## Texte source
——

La Grande Peur avait effectivement effrayé nombre de possédants et conduisit l’Assemblée à établir un suffrage censitaire, réservant la citoyenneté aux possédants en fonction du montant de l'impôt qu'ils payaient, ce que l’on appela alors une aristocratie des riches. La réponse du mouvement démocratique fut de créer, d’une part, des sociétés populaires qui effectivement se multiplièrent, ouvrant un espace public d’information, de discussion de tous les problèmes d’actualité et de propositions sous forme de pétitions, d’autre part, en investissant les assemblées primaires, lieux de réunion créés pour l’élection des députés aux Etats généraux en 1788-89.
Le système censitaire en était venu à diviser les citoyens en citoyens actifs, qui jouissaient de l’ensemble des droits civils et politiques et en citoyens passifs privés de l’exercice des droits politiques et exclus de la société politique.
Le mouvement démocratique tenta partout où il le put d’empêcher l’éviction des citoyens passifs de ces assemblées primaires devenues, depuis la réorganisation des municipalités, des assemblées de communes rurales ou de sections de communes urbaines. Notons que dans les campagnes, les assemblées générales réunissaient habituellement les habitants des deux sexes, tout comme les assemblées de sections populaires des villes : l’exclusion des femmes et des citoyens passifs caractérisait alors les réunions de citoyens actifs.
Soulignons encore que le système censitaire excluait même de l’exercice des droits politiques les fils adultes qui n’avaient pas encore hérité de leurs parents et ne payaient donc pas d'impôts à leur nom. Il faut noter que la conception d’un droit personnel était défendue par les défenseurs des droits naturels réciproques, droits attachés à la personne et non à la fortune. Il y avait donc bien des conceptions divergentes du droit et des comportements sociaux et politiques qui séparaient l’aristocratie des riches du mouvement démocratique.

——

## Lignes extraites

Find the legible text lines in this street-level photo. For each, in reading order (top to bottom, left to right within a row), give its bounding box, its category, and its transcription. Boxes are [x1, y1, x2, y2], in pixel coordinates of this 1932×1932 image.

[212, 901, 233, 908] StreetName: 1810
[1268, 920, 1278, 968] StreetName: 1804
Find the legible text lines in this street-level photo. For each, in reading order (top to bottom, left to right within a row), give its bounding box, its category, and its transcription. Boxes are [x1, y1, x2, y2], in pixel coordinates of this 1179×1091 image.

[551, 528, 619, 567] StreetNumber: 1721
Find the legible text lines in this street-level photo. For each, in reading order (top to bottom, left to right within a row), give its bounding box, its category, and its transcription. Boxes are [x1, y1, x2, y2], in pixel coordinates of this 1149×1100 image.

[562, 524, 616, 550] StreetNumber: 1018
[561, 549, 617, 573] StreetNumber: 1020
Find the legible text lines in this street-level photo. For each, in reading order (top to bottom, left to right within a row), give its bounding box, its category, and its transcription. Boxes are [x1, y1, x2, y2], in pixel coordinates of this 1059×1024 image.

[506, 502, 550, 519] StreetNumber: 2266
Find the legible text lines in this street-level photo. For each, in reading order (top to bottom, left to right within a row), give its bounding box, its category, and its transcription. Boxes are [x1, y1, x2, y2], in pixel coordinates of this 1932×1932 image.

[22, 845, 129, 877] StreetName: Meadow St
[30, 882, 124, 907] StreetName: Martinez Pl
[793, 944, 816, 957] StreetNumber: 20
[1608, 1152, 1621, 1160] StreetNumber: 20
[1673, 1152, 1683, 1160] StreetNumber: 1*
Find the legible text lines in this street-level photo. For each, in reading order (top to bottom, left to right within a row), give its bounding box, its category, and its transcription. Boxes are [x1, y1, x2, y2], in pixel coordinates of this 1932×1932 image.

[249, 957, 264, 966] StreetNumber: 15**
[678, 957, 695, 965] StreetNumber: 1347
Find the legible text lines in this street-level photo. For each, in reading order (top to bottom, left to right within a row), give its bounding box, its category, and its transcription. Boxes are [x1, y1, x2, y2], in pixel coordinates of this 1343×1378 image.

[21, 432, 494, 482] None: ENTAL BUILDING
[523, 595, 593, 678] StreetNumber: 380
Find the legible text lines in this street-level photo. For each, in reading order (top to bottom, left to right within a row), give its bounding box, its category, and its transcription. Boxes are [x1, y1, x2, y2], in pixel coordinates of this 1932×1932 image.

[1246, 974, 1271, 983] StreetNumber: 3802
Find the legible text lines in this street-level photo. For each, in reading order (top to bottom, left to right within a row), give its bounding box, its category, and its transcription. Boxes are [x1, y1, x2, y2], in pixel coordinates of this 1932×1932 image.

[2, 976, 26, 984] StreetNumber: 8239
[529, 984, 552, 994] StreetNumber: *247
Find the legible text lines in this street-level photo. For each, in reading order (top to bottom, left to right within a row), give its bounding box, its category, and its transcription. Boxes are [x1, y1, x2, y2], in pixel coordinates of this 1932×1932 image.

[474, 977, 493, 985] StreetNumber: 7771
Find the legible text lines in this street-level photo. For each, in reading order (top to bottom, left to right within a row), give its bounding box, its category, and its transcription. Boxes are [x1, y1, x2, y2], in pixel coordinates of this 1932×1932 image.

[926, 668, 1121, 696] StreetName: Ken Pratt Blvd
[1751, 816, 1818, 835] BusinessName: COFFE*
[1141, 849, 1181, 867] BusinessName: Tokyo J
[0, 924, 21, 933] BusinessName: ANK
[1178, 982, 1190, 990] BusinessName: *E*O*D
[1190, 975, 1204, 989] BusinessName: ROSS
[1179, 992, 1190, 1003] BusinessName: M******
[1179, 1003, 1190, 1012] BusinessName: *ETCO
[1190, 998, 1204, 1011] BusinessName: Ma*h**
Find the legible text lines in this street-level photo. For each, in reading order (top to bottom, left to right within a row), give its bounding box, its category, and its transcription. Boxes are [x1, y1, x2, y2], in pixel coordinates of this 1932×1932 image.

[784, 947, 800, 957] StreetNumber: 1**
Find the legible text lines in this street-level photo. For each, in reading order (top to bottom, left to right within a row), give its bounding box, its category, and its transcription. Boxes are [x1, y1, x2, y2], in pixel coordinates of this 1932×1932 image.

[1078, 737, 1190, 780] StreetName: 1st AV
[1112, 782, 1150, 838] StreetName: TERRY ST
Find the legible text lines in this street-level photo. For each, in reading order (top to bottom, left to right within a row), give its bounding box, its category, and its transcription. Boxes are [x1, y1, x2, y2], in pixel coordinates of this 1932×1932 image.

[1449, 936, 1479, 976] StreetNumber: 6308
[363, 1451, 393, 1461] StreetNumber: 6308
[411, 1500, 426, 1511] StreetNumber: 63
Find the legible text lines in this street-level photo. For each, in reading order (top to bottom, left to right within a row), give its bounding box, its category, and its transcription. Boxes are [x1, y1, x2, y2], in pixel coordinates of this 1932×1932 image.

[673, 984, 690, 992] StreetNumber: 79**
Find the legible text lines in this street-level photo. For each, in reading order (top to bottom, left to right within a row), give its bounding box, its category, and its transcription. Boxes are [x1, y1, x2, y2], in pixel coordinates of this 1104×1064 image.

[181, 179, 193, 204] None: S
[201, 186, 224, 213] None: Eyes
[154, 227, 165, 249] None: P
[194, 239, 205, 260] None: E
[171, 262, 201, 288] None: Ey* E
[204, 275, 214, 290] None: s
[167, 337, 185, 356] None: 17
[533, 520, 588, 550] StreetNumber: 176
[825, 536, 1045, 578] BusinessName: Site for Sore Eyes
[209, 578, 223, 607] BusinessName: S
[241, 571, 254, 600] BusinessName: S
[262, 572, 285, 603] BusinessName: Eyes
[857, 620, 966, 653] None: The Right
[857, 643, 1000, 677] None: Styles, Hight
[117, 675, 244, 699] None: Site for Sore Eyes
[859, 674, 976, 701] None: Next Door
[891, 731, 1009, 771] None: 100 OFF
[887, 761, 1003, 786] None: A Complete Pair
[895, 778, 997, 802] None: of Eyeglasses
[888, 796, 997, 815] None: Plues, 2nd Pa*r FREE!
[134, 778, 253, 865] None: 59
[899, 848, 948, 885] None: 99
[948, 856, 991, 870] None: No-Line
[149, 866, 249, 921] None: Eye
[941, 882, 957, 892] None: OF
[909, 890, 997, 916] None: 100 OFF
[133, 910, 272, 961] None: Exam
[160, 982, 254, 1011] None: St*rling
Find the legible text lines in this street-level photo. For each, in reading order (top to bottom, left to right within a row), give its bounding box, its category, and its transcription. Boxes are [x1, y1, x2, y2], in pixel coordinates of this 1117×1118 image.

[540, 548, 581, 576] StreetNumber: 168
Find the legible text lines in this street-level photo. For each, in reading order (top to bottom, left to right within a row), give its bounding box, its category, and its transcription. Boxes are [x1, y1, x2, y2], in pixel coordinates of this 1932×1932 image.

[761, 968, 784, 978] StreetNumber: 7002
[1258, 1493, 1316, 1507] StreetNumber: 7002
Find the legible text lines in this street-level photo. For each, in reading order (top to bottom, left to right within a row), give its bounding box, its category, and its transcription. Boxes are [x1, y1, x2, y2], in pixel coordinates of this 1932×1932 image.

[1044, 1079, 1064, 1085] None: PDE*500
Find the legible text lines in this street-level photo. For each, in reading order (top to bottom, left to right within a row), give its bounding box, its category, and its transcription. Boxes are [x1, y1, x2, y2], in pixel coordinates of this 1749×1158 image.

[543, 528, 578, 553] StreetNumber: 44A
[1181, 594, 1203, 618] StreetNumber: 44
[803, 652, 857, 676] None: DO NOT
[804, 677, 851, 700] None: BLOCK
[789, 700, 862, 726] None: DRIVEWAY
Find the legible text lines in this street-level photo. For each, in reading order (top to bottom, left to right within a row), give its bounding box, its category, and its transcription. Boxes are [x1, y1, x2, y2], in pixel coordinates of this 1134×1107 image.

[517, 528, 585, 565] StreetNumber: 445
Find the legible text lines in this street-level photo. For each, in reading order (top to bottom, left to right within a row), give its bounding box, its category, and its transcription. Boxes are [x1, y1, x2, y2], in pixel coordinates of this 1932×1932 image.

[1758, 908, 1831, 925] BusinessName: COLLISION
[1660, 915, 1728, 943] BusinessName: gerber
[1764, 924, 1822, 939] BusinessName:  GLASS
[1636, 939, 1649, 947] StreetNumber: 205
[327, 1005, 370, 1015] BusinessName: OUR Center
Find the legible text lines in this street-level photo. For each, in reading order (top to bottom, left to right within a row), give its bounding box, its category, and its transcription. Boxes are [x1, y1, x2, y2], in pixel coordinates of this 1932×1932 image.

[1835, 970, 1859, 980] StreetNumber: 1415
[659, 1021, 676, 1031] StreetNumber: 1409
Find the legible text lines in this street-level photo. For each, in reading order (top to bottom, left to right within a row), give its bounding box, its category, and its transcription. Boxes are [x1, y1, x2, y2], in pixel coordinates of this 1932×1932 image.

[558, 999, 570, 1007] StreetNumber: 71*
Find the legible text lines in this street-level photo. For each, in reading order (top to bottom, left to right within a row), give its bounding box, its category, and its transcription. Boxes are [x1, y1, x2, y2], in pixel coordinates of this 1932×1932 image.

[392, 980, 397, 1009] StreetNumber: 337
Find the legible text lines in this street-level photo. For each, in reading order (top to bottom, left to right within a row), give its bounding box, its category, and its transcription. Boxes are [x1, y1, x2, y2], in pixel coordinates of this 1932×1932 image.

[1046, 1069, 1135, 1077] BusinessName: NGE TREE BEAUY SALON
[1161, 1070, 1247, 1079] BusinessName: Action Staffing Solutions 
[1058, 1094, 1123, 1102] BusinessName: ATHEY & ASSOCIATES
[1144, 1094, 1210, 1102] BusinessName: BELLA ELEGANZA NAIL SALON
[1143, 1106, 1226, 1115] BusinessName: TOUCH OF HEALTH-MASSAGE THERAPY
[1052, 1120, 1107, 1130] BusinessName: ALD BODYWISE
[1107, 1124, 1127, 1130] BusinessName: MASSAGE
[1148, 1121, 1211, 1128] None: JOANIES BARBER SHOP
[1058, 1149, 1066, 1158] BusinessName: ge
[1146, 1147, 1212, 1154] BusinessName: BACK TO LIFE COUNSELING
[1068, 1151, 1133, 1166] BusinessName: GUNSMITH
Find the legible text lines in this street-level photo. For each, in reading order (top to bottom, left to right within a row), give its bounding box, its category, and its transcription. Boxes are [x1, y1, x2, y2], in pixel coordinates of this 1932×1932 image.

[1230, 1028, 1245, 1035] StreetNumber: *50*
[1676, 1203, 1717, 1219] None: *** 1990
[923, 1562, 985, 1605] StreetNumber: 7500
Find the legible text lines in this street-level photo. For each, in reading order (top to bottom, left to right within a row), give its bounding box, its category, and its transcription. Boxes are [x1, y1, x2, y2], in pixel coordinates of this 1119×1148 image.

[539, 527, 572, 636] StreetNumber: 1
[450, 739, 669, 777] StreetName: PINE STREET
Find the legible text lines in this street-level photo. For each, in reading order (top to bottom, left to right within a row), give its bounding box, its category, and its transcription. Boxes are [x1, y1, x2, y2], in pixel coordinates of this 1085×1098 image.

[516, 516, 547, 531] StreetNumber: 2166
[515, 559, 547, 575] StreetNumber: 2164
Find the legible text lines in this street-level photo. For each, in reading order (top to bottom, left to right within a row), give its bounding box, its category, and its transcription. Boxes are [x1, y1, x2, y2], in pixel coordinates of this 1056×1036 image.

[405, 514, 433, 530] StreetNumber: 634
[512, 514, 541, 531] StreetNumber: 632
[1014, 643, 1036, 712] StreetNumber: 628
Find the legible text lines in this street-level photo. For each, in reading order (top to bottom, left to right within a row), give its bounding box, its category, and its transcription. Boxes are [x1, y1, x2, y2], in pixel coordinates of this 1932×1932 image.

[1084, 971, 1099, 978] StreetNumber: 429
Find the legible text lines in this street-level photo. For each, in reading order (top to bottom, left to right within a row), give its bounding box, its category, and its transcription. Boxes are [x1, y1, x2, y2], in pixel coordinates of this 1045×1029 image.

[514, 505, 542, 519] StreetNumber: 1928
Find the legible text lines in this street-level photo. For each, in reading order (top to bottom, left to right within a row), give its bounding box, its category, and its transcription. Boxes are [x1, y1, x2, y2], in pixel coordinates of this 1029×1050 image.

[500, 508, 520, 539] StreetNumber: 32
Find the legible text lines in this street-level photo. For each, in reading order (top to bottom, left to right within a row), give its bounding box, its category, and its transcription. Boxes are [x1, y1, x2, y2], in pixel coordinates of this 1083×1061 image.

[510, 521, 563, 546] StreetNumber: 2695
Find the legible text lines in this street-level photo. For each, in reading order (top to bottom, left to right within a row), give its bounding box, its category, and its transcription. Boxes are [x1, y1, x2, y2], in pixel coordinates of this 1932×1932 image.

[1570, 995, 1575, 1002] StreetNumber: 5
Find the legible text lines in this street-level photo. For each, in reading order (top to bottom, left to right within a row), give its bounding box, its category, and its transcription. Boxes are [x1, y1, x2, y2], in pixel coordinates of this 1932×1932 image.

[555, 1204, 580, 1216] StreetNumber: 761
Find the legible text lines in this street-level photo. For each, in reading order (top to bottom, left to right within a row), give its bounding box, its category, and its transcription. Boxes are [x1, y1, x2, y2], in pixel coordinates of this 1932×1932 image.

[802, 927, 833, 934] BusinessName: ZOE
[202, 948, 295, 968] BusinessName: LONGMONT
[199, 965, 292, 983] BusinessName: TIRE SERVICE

——

## Travail demandé
• A. Dans le texte sur le suffrage censitaire, comment appelait-on alors le fait de réserver la citoyenneté aux possédants selon l'impôt qu'ils payaient ?
• B. D'après le texte sur le suffrage censitaire, à quoi servait l'espace public ouvert par les sociétés populaires ? Donnez tout ce qui est cité.
• C. Prolongez le texte sur le suffrage censitaire à partir de sa dernière phrase.
Les lignes n'ont aucun rôle à jouer ici.

## Réponses successives
• A. Une aristocratie des riches.

• B.
- L'information
- La discussion de tous les problèmes d'actualité
- Les propositions sous forme de pétitions

• C.
4. La loi martiale

Rééditant la politique répressive de Turgot, l'Assemblée vota la loi martiale pour assurer la liberté illimitée du commerce des grains le 21 octobre 1789, puis un complément le 23 février 1790 pour assurer le paiement des impôts d'ancien régime et des droits féodaux. Le 14 juin 1791, la loi martiale fut étendue aux grèves des ouvriers urbains, puis ruraux le 20 juillet, et interdisait les pétitions collectives qui avaient été jusque-là un des moyens d'expression parmi les plus couramment employés par le mouvement populaire : celle extension de la loi martiale est connue sous le nom de loi Le Chapelier.
Isaac Le Chapelier

Le 26 juillet 1791, dans une grande loi martiale récapitulant les décrets précédents, l’Assemblée constituante avait criminalisé, sous les termes d’attroupement séditieux toutes les formes que revêtait le mouvement populaire depuis le début de la Révolution : refus de payer les redevances féodales, les dîmes et les impôts, troubles de subsistance s’opposant à la soi-disant liberté du commerce des grains, grèves de salariés ruraux et urbains et, pour couronner le tout, le droit de pétition collective était interdit. Précisons que la loi Le Chapelier qui visait la répression des grèves des ouvriers agricoles et celles des artisans urbains faisait partie intégrante de la loi martiale et se retrouve dans cette grande loi récapitulative du 26 juillet 1791.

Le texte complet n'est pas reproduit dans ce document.